Exercise objective – Convert every line of the records below into a Markdown table with a "Row" column for the row number and a "Text" column for the line, skipping blank lines and leaving the pictures out.

Supplied records –
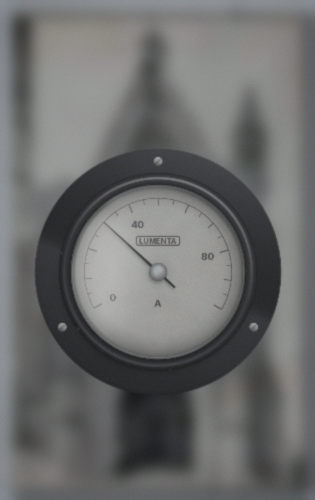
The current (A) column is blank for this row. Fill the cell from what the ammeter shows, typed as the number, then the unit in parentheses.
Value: 30 (A)
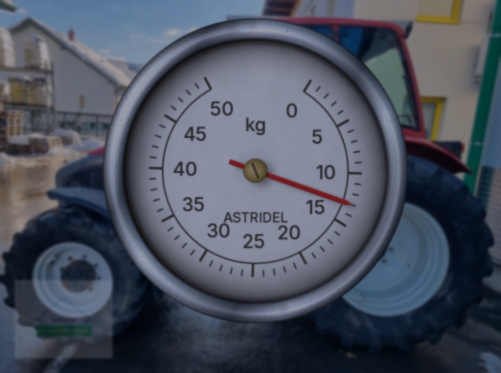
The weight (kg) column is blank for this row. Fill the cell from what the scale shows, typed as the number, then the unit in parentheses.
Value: 13 (kg)
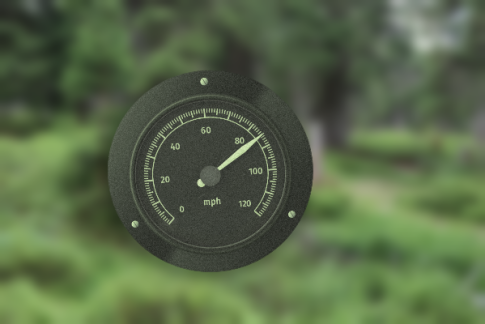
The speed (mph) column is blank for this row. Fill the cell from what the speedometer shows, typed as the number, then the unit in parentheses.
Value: 85 (mph)
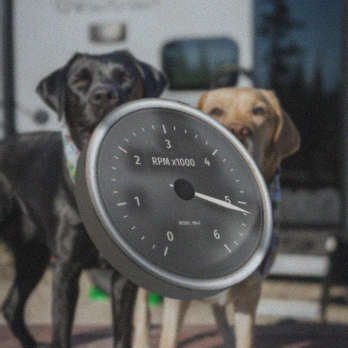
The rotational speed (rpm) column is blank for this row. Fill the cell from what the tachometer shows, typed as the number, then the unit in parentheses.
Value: 5200 (rpm)
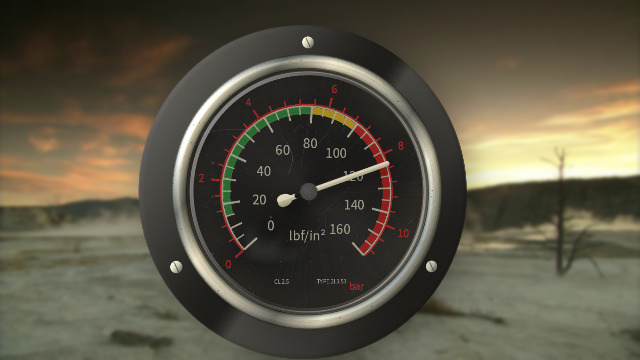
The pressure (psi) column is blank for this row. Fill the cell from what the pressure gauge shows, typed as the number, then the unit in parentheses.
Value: 120 (psi)
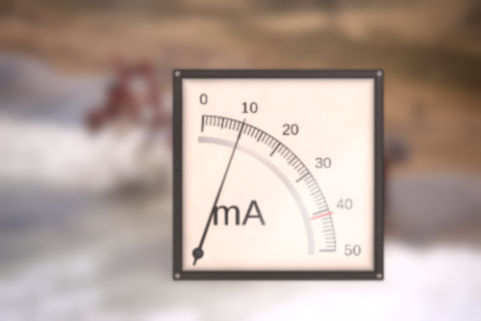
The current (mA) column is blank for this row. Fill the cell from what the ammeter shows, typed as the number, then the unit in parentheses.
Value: 10 (mA)
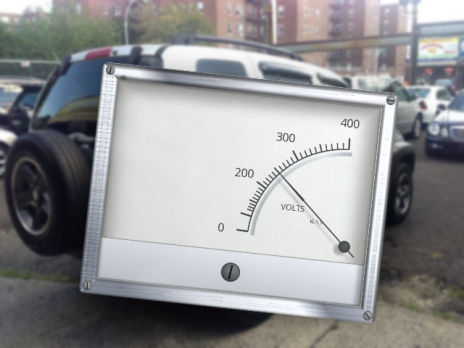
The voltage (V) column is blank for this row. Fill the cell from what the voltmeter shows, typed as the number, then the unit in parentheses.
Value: 250 (V)
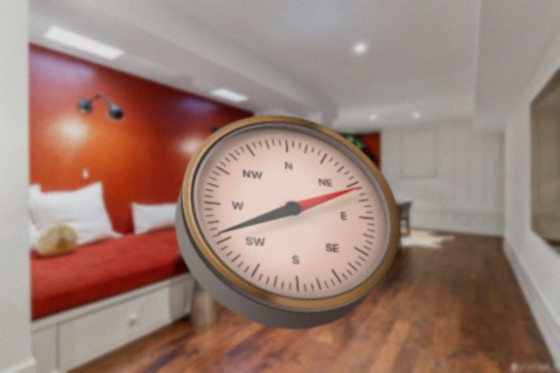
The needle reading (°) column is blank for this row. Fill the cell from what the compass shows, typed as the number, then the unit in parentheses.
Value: 65 (°)
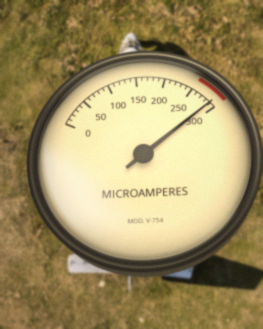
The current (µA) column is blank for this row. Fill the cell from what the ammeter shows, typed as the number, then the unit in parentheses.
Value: 290 (µA)
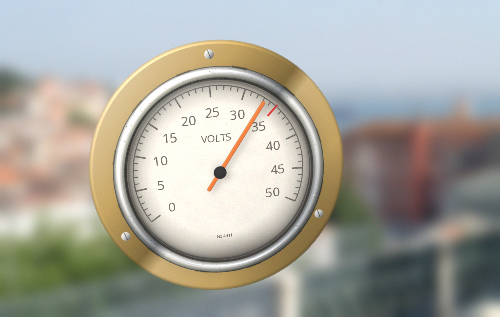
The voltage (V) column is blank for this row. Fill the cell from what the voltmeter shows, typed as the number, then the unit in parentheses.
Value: 33 (V)
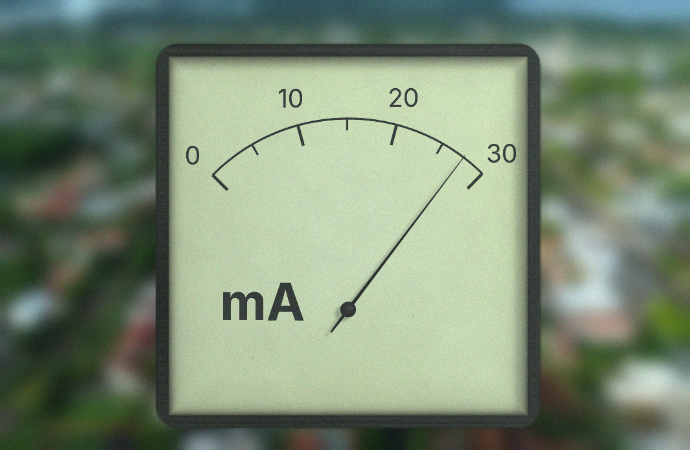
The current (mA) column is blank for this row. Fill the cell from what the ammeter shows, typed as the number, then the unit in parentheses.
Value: 27.5 (mA)
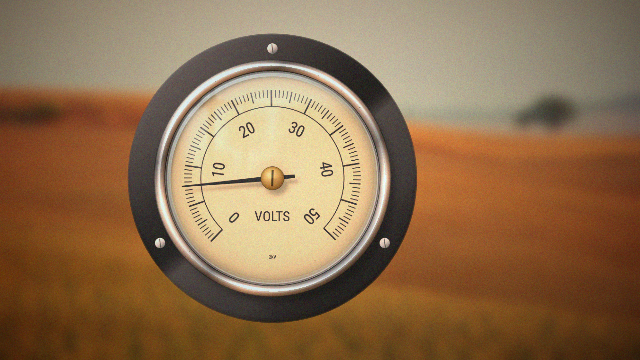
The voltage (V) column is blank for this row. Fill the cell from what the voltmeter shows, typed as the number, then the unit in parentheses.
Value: 7.5 (V)
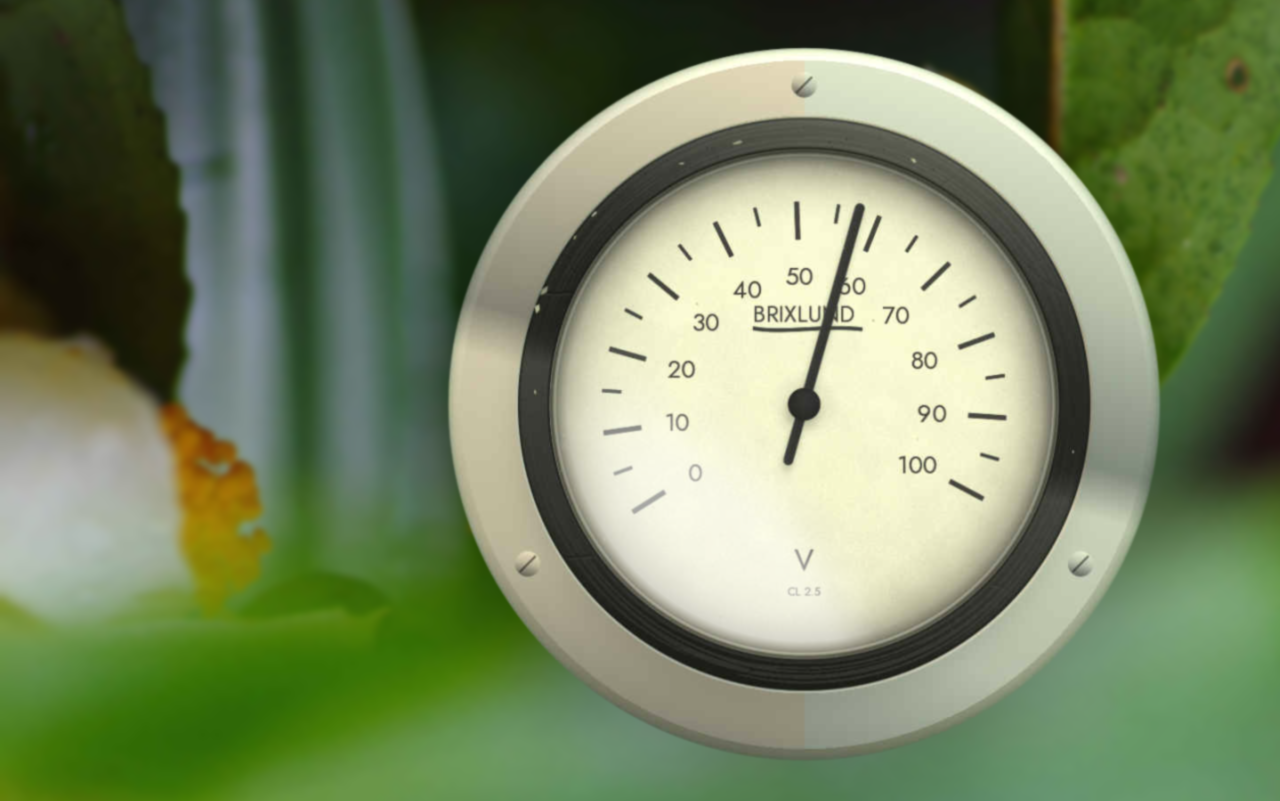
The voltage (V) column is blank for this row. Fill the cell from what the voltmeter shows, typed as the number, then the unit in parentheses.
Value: 57.5 (V)
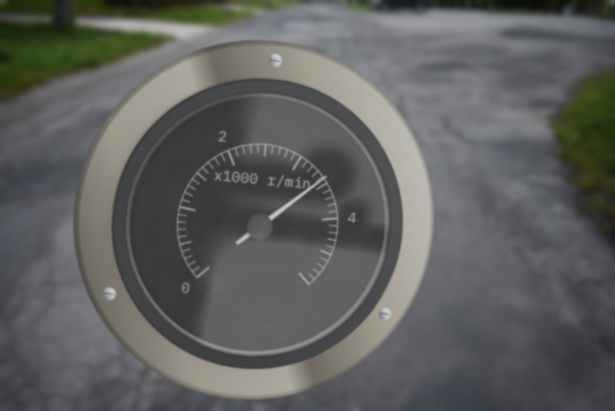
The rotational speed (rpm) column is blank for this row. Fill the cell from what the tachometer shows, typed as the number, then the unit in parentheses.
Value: 3400 (rpm)
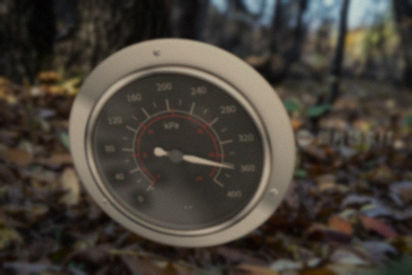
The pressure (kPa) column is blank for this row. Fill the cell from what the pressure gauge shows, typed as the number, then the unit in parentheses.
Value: 360 (kPa)
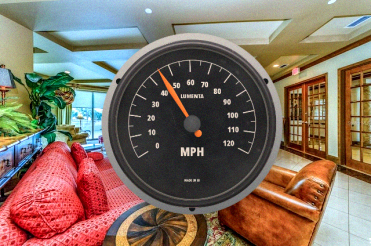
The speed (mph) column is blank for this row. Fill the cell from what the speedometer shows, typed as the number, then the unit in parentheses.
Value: 45 (mph)
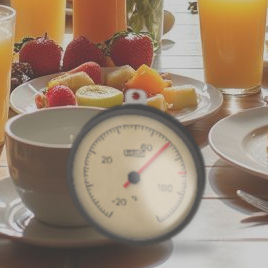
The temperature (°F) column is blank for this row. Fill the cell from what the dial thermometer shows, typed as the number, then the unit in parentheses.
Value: 70 (°F)
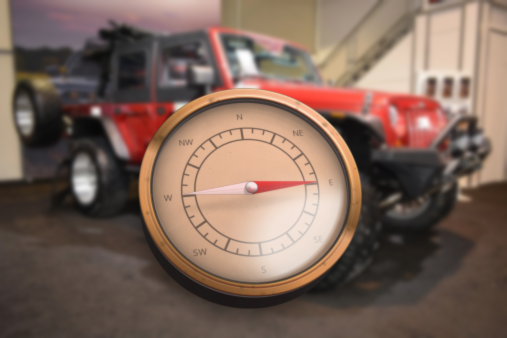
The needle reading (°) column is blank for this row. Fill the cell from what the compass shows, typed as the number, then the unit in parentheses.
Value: 90 (°)
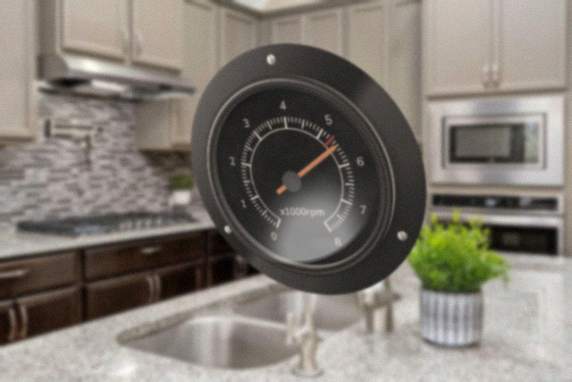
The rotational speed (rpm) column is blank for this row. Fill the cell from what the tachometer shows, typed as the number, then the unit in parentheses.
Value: 5500 (rpm)
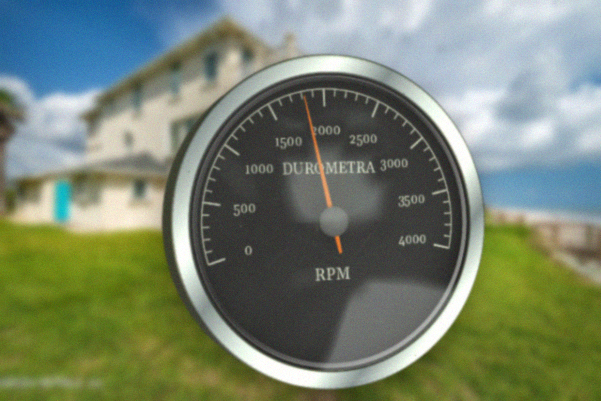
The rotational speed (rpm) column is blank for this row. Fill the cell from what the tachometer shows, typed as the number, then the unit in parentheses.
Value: 1800 (rpm)
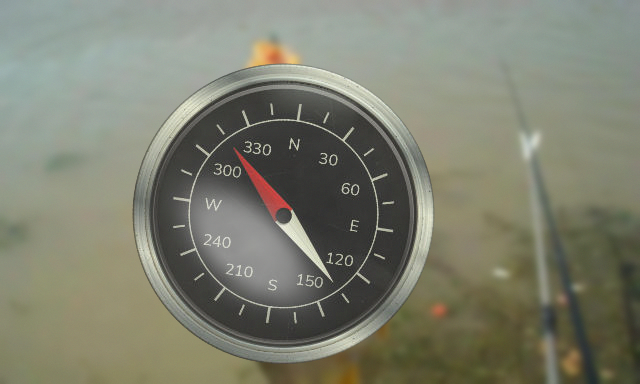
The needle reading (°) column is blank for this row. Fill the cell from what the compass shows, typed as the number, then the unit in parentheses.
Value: 315 (°)
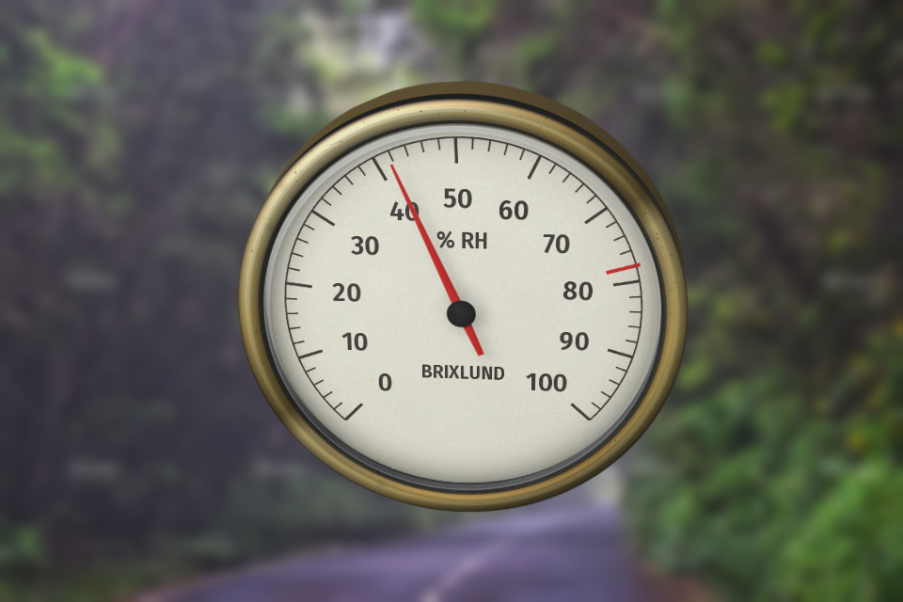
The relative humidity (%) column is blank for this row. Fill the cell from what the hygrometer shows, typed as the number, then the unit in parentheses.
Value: 42 (%)
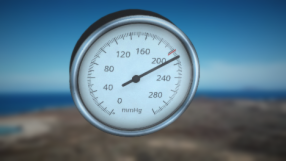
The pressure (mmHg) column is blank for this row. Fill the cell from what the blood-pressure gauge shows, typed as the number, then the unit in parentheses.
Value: 210 (mmHg)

Exercise output –
| Row | Text |
|---|---|
| 1 | The current (A) column is blank for this row. Fill the cell from what the ammeter shows, typed as the number, then the unit in parentheses. |
| 2 | Value: 30 (A) |
| 3 | The weight (kg) column is blank for this row. Fill the cell from what the scale shows, typed as the number, then the unit in parentheses. |
| 4 | Value: 13 (kg) |
| 5 | The speed (mph) column is blank for this row. Fill the cell from what the speedometer shows, typed as the number, then the unit in parentheses. |
| 6 | Value: 85 (mph) |
| 7 | The rotational speed (rpm) column is blank for this row. Fill the cell from what the tachometer shows, typed as the number, then the unit in parentheses. |
| 8 | Value: 5200 (rpm) |
| 9 | The pressure (psi) column is blank for this row. Fill the cell from what the pressure gauge shows, typed as the number, then the unit in parentheses. |
| 10 | Value: 120 (psi) |
| 11 | The current (mA) column is blank for this row. Fill the cell from what the ammeter shows, typed as the number, then the unit in parentheses. |
| 12 | Value: 10 (mA) |
| 13 | The voltage (V) column is blank for this row. Fill the cell from what the voltmeter shows, typed as the number, then the unit in parentheses. |
| 14 | Value: 250 (V) |
| 15 | The needle reading (°) column is blank for this row. Fill the cell from what the compass shows, typed as the number, then the unit in parentheses. |
| 16 | Value: 65 (°) |
| 17 | The current (µA) column is blank for this row. Fill the cell from what the ammeter shows, typed as the number, then the unit in parentheses. |
| 18 | Value: 290 (µA) |
| 19 | The voltage (V) column is blank for this row. Fill the cell from what the voltmeter shows, typed as the number, then the unit in parentheses. |
| 20 | Value: 33 (V) |
| 21 | The current (mA) column is blank for this row. Fill the cell from what the ammeter shows, typed as the number, then the unit in parentheses. |
| 22 | Value: 27.5 (mA) |
| 23 | The voltage (V) column is blank for this row. Fill the cell from what the voltmeter shows, typed as the number, then the unit in parentheses. |
| 24 | Value: 7.5 (V) |
| 25 | The voltage (V) column is blank for this row. Fill the cell from what the voltmeter shows, typed as the number, then the unit in parentheses. |
| 26 | Value: 57.5 (V) |
| 27 | The rotational speed (rpm) column is blank for this row. Fill the cell from what the tachometer shows, typed as the number, then the unit in parentheses. |
| 28 | Value: 3400 (rpm) |
| 29 | The pressure (kPa) column is blank for this row. Fill the cell from what the pressure gauge shows, typed as the number, then the unit in parentheses. |
| 30 | Value: 360 (kPa) |
| 31 | The speed (mph) column is blank for this row. Fill the cell from what the speedometer shows, typed as the number, then the unit in parentheses. |
| 32 | Value: 45 (mph) |
| 33 | The temperature (°F) column is blank for this row. Fill the cell from what the dial thermometer shows, typed as the number, then the unit in parentheses. |
| 34 | Value: 70 (°F) |
| 35 | The needle reading (°) column is blank for this row. Fill the cell from what the compass shows, typed as the number, then the unit in parentheses. |
| 36 | Value: 90 (°) |
| 37 | The rotational speed (rpm) column is blank for this row. Fill the cell from what the tachometer shows, typed as the number, then the unit in parentheses. |
| 38 | Value: 5500 (rpm) |
| 39 | The rotational speed (rpm) column is blank for this row. Fill the cell from what the tachometer shows, typed as the number, then the unit in parentheses. |
| 40 | Value: 1800 (rpm) |
| 41 | The needle reading (°) column is blank for this row. Fill the cell from what the compass shows, typed as the number, then the unit in parentheses. |
| 42 | Value: 315 (°) |
| 43 | The relative humidity (%) column is blank for this row. Fill the cell from what the hygrometer shows, typed as the number, then the unit in parentheses. |
| 44 | Value: 42 (%) |
| 45 | The pressure (mmHg) column is blank for this row. Fill the cell from what the blood-pressure gauge shows, typed as the number, then the unit in parentheses. |
| 46 | Value: 210 (mmHg) |